Kapitalist düzen içerisinde yaşanılan ıstıraptan çıkmanın yolu nedir? Emekçiler çözümü nerede aramalı?

Toplu iş sözleşmeleri ve disiplin kurulları özellikle işten çıkarmada ve mobbing uygulanmasında bir kesici etkiye sahip. Toplu iş sözleşmesi nasıl yapılır? Örgütlenerek, sendikaya üye olarak… Karl Marx'ın dediği gibi “Geleceğin mutfakları için bugünden yemek tarifi vermenin çok bir anlamı yok” ama mücadele, mutlaka siyasal birikimin sonucu olabilecek, kazanabileceğimiz şeyler aslında. Bugün doktorların, sağlık emekçilerinin, madencilerin, kuryelerin yaptığı eylemler aslında bize bir çıkış yolu gösteriyor. Kendi haysiyetlerine sahip çıkmanın hayatlarını nasıl dönüştürdüğünü…
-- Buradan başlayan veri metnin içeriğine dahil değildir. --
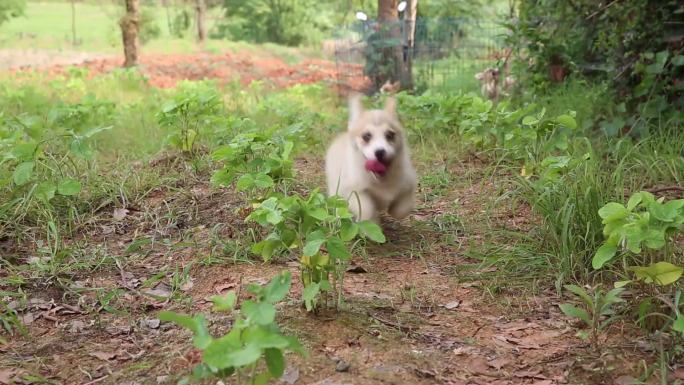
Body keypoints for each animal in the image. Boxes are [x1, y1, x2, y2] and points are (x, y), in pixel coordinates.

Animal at [326, 93, 416, 224]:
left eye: (390, 135)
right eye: (366, 136)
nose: (379, 152)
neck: (381, 181)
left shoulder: (408, 184)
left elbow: (402, 209)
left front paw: (394, 211)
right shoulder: (354, 190)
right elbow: (367, 209)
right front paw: (372, 222)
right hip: (336, 191)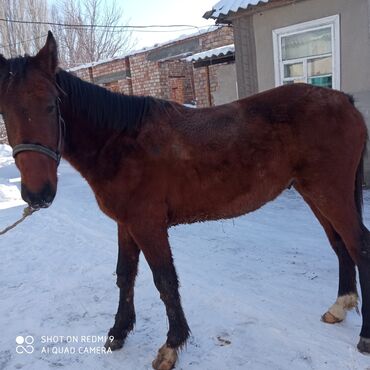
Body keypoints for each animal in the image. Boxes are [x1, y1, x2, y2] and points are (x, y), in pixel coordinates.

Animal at [0, 33, 370, 368]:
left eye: (51, 105)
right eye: (4, 113)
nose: (38, 194)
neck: (119, 140)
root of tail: (344, 101)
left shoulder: (148, 226)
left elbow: (164, 280)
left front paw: (171, 346)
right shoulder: (126, 224)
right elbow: (125, 275)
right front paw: (119, 332)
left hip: (330, 192)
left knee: (358, 245)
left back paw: (365, 335)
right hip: (314, 193)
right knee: (340, 245)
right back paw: (340, 306)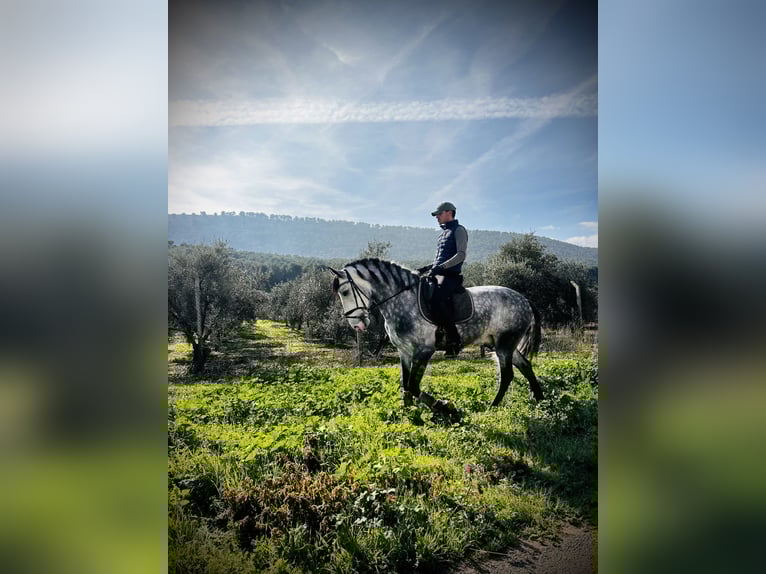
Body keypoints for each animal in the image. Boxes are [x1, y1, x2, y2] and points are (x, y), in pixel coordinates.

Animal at [329, 258, 544, 409]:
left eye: (345, 292)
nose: (356, 324)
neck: (402, 300)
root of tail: (524, 300)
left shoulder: (423, 351)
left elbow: (413, 386)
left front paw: (442, 406)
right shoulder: (404, 352)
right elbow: (405, 385)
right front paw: (408, 414)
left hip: (504, 344)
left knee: (507, 375)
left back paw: (493, 406)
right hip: (503, 345)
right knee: (525, 365)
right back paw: (540, 400)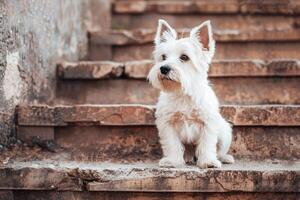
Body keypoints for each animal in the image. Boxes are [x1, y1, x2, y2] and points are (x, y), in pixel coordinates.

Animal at [148, 19, 234, 168]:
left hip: (225, 132)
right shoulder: (168, 123)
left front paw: (208, 162)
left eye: (184, 57)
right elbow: (172, 144)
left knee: (220, 150)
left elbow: (207, 144)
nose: (164, 68)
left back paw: (224, 158)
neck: (183, 92)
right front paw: (172, 161)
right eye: (163, 57)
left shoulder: (207, 123)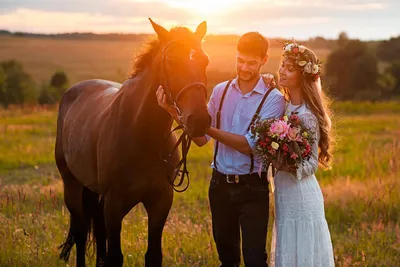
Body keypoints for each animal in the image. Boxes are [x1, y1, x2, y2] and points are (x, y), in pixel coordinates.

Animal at [55, 17, 212, 266]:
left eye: (204, 60)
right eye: (171, 60)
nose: (199, 120)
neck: (142, 134)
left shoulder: (160, 202)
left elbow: (153, 255)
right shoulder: (114, 204)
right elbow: (115, 256)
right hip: (72, 185)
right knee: (80, 232)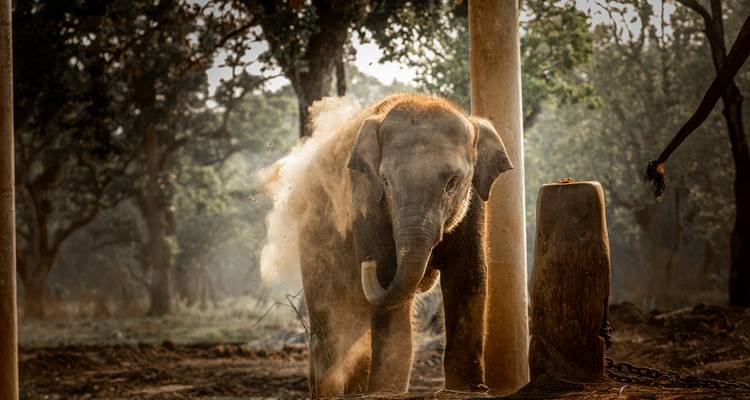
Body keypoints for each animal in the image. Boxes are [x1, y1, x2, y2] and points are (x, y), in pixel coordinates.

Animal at [260, 93, 512, 397]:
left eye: (452, 183)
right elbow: (389, 280)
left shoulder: (474, 206)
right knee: (330, 321)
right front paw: (387, 391)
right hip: (313, 240)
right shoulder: (365, 199)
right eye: (386, 182)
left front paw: (467, 390)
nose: (366, 263)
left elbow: (468, 277)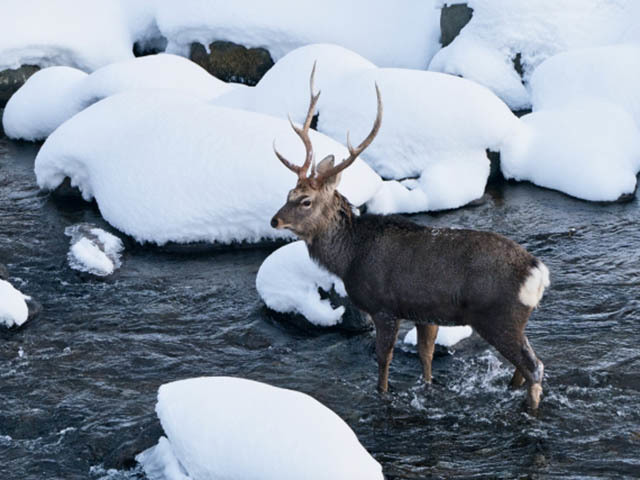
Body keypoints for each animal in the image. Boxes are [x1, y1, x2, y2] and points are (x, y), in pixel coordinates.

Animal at [270, 63, 552, 408]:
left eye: (305, 201)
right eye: (288, 193)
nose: (275, 220)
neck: (350, 257)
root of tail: (538, 273)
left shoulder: (384, 307)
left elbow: (383, 359)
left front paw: (382, 394)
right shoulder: (425, 312)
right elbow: (425, 356)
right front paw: (428, 388)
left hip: (498, 315)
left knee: (534, 366)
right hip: (512, 319)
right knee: (523, 365)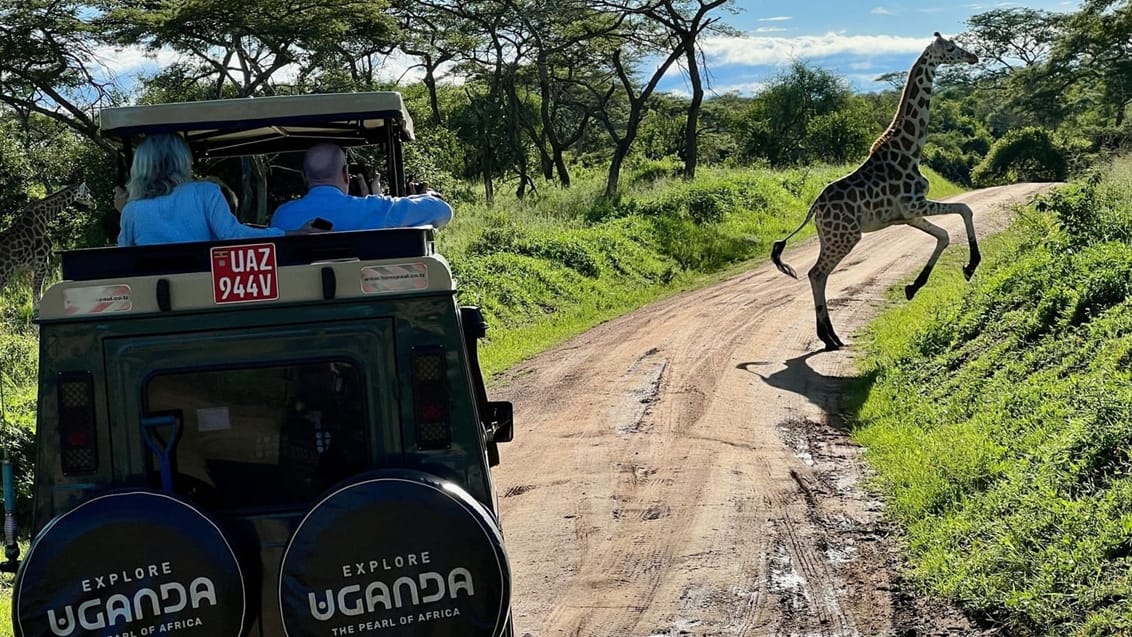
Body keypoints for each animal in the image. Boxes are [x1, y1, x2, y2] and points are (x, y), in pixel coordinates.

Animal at [769, 32, 982, 350]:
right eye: (951, 48)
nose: (973, 57)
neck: (910, 150)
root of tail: (815, 207)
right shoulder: (915, 204)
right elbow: (965, 209)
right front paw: (971, 265)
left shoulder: (907, 215)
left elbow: (943, 235)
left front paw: (913, 287)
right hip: (846, 237)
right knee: (816, 273)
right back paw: (829, 337)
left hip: (831, 237)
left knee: (817, 274)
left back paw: (830, 336)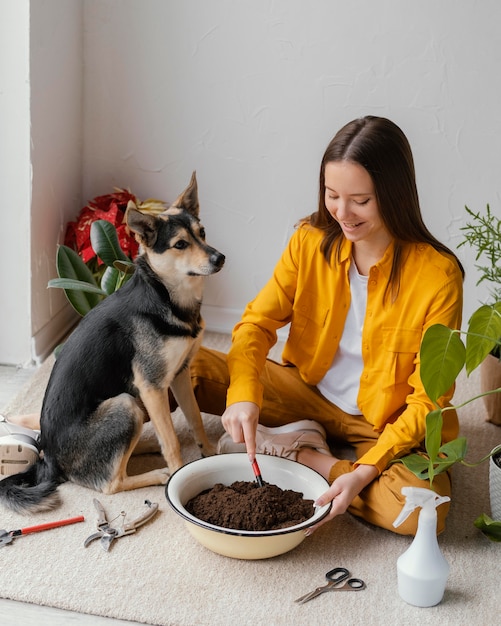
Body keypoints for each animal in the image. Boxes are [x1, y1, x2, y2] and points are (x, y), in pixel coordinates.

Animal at [0, 172, 224, 512]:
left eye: (203, 233)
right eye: (180, 245)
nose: (220, 258)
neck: (166, 297)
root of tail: (49, 460)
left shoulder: (180, 373)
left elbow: (195, 419)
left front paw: (208, 455)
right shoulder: (152, 385)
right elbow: (172, 441)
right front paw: (176, 474)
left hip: (135, 404)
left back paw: (144, 445)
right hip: (126, 403)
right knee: (110, 482)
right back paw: (157, 473)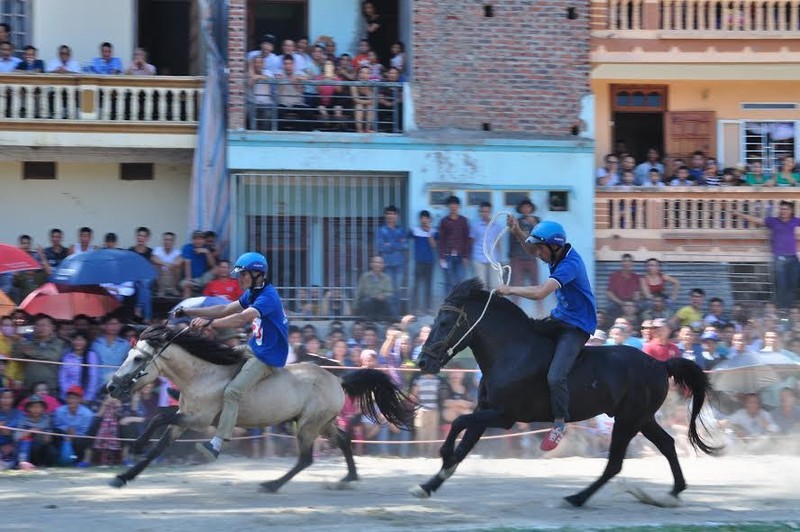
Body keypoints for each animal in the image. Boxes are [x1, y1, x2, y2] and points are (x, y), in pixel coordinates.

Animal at [105, 326, 412, 492]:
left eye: (138, 358)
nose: (110, 387)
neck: (203, 374)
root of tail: (338, 379)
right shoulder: (183, 421)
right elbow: (158, 447)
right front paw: (122, 477)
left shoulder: (199, 419)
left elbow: (159, 415)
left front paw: (135, 446)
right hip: (321, 423)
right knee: (345, 440)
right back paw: (348, 477)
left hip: (309, 426)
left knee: (305, 459)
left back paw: (272, 484)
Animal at [412, 278, 720, 508]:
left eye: (444, 322)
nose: (423, 362)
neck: (511, 352)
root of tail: (660, 364)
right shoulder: (485, 411)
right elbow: (463, 442)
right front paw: (428, 485)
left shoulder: (503, 415)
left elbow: (457, 423)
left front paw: (444, 456)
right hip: (641, 418)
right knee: (667, 444)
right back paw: (673, 492)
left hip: (628, 420)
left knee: (615, 463)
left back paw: (576, 497)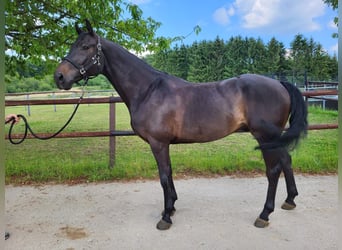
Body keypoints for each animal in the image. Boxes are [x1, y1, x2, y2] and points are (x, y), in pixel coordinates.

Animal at [54, 20, 308, 230]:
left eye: (86, 47)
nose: (59, 77)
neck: (148, 90)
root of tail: (280, 83)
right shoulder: (164, 144)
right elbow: (169, 174)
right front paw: (172, 207)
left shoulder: (158, 143)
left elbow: (164, 176)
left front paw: (166, 216)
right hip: (275, 138)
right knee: (287, 161)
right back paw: (290, 200)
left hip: (266, 137)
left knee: (273, 170)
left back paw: (264, 214)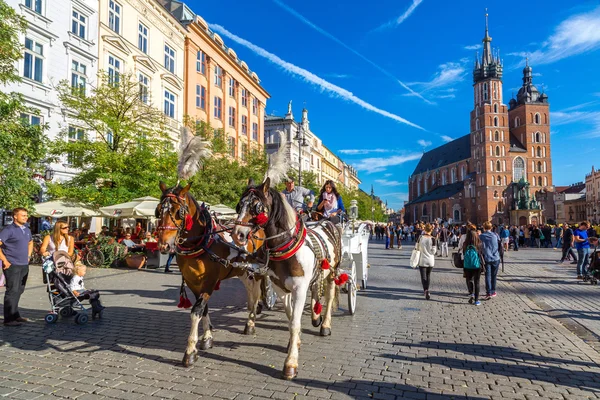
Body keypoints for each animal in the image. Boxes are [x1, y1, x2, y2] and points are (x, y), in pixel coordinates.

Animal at [156, 183, 266, 368]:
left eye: (179, 212)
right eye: (158, 211)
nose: (164, 245)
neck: (201, 243)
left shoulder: (209, 281)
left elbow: (196, 311)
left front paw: (190, 351)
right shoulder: (193, 282)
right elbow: (204, 309)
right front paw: (207, 338)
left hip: (258, 269)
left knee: (257, 292)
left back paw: (251, 322)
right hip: (242, 270)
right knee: (251, 292)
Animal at [230, 177, 342, 378]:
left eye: (257, 207)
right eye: (239, 205)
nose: (237, 234)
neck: (285, 246)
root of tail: (325, 222)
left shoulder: (299, 290)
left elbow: (295, 323)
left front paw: (291, 363)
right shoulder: (280, 288)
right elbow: (290, 319)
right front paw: (294, 343)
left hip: (333, 273)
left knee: (329, 299)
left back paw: (325, 325)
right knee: (316, 290)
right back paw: (316, 316)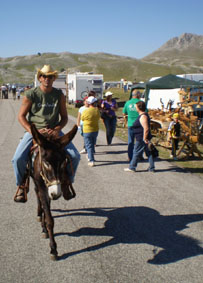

KÂR YÜKSELDİKÇE ŞİDDET ARTIYOR

Siz çalışmanızda onlarca insanla görüştünüz. Yaşadıkları deneyimlerden bir aktarım elde ettiniz. Yazım sürecinde sizi en çok etkileyen anlatı hangileri oldu?

Hepsinden çok etkilendim ama mesela patronun sağlık odasına oksijen sistemi kurdurması çok gelişkin bir sistem. Yani normalde oksijen tüpü her iş yerinde olması gerekiyor. İşçilerin hastalandığını bildikleri için bir psikoterapi merkeziyle anlaşmaları... Fetullahçıların yaptığı mobbingler; işçileri, öğretmenleri uzaklaştırmak için yaptığı mobbingler, ciddi siyasal şiddet eylemleri beni gerçekten çok etkiledi. KHK’li öğretmenlerin yaşadığı… O kadar farklı şiddet öyküleri var ki. Patronlar “O gider başkası gelir, dışarıda oyuncu çok” anlayışında. Onun için bütün şiddet eylemlerini uygulamak ve farklı metotlar geliştirmek için ellerinden geleni yapıyorlar. Bu mobbing kavramı üzerine düşünmek, bunu tekrar geliştirmek, insanların acı çekmesine ve acı çekerek artı değer üretmeleri için milyon dolarlar harcıyorlar. Endüstri mühendislerine ve insan kaynakları alanına inanılmaz paralar akıtıyorlar. Onun için kâr marjı ne kadar yüksek olursa uyguladığı şiddet de aslında o kadar yükselebiliyor. Onlar için hiçbir şekilde personelin önemi yok, o gider başkası gelir.